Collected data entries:
□ □ □ □ □

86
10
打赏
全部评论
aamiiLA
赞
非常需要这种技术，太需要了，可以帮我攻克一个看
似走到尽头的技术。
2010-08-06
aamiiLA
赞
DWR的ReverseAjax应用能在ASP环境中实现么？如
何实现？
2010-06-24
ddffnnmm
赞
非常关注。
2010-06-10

□ □ □ □ □

* [Exercise aim]: Each line of the records must be reproduced exactly.

* [Written answer]:
86
10
打赏
全部评论
aamiiLA
赞
非常需要这种技术，太需要了，可以帮我攻克一个看
似走到尽头的技术。
2010-08-06
aamiiLA
赞
DWR的ReverseAjax应用能在ASP环境中实现么？如
何实现？
2010-06-24
ddffnnmm
赞
非常关注。
2010-06-10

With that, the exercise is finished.